**Provided information:**
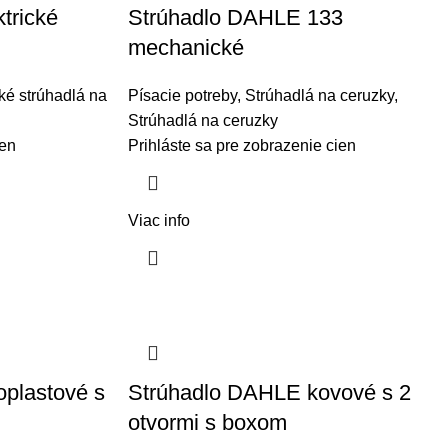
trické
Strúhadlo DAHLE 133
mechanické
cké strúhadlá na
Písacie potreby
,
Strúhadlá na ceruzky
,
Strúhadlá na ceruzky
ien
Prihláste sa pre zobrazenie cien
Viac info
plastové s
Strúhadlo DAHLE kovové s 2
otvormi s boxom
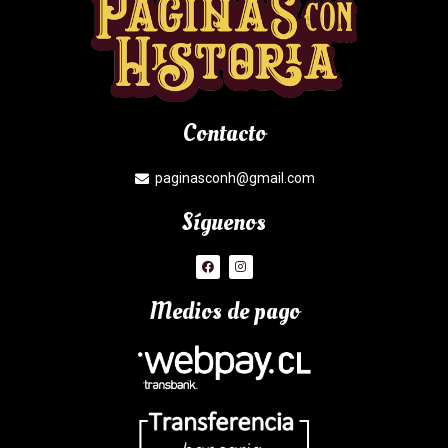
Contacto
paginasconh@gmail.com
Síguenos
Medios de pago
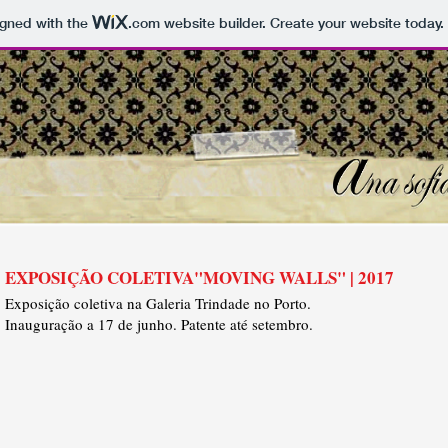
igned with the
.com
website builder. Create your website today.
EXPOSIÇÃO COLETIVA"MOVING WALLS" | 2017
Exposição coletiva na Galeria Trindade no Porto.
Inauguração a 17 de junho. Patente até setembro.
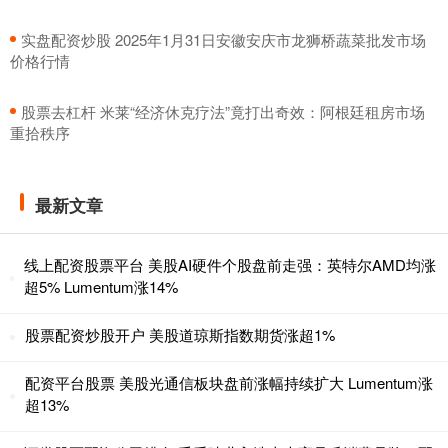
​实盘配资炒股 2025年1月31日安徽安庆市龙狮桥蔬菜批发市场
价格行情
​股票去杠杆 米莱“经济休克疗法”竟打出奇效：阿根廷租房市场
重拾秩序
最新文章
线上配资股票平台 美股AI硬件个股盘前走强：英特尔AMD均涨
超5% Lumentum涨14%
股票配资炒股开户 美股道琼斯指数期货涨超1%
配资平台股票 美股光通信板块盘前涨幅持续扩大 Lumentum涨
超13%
--
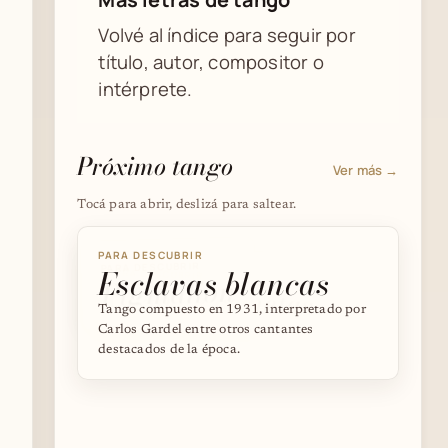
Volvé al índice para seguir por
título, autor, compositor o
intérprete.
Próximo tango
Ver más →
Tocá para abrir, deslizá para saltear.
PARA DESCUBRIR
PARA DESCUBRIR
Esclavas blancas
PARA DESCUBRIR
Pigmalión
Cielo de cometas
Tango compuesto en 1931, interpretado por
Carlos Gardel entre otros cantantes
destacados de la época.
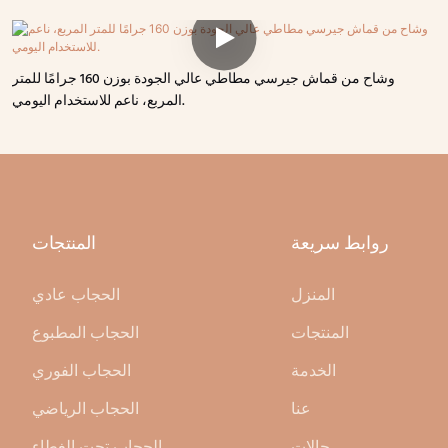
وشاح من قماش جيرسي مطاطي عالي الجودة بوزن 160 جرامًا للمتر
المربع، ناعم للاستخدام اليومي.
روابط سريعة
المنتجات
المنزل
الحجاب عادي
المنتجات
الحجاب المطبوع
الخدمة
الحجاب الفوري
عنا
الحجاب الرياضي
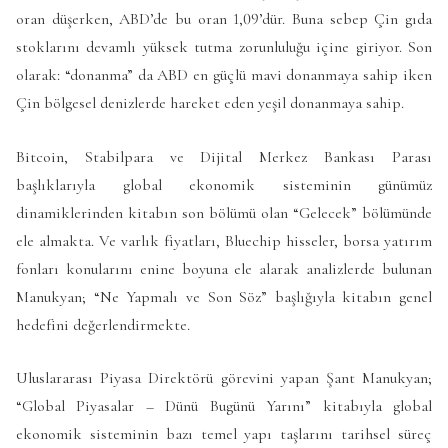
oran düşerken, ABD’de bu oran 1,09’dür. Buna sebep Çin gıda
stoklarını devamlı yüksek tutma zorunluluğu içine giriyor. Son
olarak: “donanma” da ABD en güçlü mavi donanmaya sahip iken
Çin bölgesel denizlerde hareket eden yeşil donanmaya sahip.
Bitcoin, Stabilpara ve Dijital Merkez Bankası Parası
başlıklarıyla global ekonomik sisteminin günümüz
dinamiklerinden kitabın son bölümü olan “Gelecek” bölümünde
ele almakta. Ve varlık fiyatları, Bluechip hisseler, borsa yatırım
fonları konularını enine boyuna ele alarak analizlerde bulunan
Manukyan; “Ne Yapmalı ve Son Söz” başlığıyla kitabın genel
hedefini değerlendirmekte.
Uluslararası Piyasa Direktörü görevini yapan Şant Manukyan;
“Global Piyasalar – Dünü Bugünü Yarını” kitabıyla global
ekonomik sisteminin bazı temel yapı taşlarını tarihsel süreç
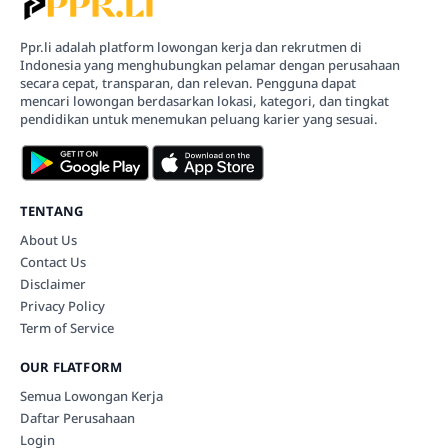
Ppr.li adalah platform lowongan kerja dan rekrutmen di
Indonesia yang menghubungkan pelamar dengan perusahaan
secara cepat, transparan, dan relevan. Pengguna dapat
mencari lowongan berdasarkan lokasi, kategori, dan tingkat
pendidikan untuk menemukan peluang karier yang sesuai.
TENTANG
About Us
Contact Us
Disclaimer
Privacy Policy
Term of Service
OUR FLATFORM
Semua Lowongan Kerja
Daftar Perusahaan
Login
--
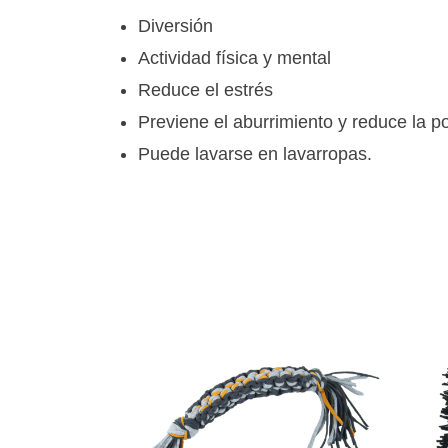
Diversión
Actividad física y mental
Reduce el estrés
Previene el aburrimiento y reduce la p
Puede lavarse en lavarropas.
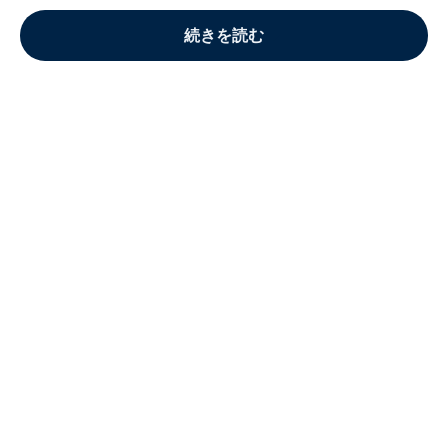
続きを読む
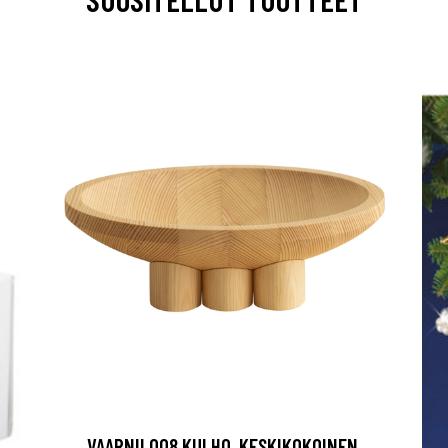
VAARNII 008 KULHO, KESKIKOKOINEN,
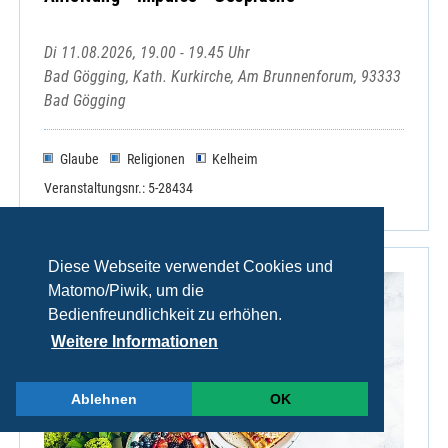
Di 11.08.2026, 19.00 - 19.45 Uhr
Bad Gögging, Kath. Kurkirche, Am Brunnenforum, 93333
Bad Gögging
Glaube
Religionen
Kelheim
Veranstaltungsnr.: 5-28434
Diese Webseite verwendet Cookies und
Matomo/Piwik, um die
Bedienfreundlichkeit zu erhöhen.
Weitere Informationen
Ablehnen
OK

**Request:**
Gather every line above that contains the word "ekonomik". Case counts, so copy only lines where the capitalization matches.

**Completed task:**
başlıklarıyla global ekonomik sisteminin günümüz
ekonomik sisteminin bazı temel yapı taşlarını tarihsel süreç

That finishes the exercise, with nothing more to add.